About this exercise:
Answer the following questions using the excerpt below on Rebecca Patterson's investment advice.
(a) At which asset manager does Patterson serve as an independent director?
(b) What position did Patterson previously hold at Bridgewater Associates?
(c) What does Patterson say money markets and short-term bonds are still getting you right now?

That's the warning from veteran investment manager Rebecca Patterson.

"There's nothing wrong with day trading. A lot of people do it for a living and make very good income from it. But if this is money that you're counting on to be your retirement income, your long-term savings, you don't want try to to time something that's not timed," Patterson told me on Yahoo Finance's Opening Bid podcast (video above; listen in below).

"President Trump's posts are not timed. How these deals play out or not is not timed. So you're basically just gambling. And that is not how you save for the long term."

Patterson is a senior fellow at the Council on Foreign Relations. She's also an independent director at Vanguard, the global asset manager with more than $10 trillion in assets under management (AUM). She was previously the chief investment strategist at Bridgewater Associates, the world's largest hedge fund.

Patterson explained, "If this is longer-term-oriented money, then I would make sure that a good chunk of it is in something that you're just sitting on, that you're not trying to go up and down and tactically trade. That might be money markets, short-term bonds right now, which are still getting you over 4%. It might be a small allocation to gold, which I remain bullish on as central banks continue to diversify. If you want to stay in the equity markets, maybe you move a little bit more into defensive industries like consumer staples."

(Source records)

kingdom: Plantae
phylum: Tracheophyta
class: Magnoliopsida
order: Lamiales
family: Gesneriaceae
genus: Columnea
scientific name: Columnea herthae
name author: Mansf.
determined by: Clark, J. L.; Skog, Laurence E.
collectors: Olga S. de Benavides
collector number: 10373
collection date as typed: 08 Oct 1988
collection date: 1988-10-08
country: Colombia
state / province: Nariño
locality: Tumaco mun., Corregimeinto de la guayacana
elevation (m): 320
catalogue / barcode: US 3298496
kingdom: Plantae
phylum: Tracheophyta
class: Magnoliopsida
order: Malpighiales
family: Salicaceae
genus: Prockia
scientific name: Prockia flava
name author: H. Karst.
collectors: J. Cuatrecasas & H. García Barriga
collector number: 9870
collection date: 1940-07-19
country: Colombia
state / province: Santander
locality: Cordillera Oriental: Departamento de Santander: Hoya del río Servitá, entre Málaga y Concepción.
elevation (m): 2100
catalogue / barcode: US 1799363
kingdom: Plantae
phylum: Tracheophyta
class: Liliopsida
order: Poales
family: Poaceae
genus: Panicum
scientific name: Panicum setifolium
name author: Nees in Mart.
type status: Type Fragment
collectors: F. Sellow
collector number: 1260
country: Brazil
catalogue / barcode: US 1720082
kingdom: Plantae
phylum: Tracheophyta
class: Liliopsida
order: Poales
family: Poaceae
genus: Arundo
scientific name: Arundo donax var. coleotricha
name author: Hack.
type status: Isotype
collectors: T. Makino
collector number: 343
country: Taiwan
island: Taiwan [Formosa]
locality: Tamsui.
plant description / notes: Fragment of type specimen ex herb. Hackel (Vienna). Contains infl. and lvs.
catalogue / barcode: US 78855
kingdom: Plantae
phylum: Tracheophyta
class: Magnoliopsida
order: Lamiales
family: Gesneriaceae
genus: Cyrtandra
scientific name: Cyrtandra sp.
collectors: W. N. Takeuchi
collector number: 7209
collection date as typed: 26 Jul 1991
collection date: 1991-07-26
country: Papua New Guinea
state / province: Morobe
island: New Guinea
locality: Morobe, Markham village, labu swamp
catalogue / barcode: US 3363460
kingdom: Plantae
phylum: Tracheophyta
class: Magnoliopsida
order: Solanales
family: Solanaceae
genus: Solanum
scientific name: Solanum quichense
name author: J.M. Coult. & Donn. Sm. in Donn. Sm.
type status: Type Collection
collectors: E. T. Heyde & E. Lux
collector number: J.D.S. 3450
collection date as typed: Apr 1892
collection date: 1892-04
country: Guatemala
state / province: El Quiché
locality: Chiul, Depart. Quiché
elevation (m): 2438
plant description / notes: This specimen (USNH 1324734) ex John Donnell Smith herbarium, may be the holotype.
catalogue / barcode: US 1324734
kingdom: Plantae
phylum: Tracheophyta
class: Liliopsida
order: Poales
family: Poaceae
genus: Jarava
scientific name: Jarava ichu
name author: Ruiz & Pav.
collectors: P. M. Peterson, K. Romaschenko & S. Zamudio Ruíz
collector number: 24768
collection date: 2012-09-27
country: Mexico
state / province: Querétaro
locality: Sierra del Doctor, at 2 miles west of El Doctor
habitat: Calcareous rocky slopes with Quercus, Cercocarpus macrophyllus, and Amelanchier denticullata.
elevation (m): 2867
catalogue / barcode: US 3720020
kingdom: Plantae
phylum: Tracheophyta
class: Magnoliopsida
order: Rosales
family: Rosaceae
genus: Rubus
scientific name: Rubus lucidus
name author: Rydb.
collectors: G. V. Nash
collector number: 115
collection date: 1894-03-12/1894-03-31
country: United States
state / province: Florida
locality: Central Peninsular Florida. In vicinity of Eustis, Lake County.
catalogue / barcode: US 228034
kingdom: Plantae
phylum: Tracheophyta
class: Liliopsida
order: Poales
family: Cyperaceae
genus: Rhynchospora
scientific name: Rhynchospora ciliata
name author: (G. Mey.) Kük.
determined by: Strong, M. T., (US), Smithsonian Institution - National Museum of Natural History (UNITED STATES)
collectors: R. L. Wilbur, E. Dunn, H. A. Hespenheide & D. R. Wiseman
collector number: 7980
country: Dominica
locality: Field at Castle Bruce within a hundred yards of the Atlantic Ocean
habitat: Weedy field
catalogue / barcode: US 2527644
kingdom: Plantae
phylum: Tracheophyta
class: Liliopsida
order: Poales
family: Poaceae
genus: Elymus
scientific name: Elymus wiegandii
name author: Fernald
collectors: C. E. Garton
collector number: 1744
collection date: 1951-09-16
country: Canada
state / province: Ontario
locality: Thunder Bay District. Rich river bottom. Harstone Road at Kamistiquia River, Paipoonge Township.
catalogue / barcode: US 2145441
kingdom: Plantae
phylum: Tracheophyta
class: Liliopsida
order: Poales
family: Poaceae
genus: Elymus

Exercise response:
(a) Vanguard.
(b) Chief investment strategist.
(c) Over 4%.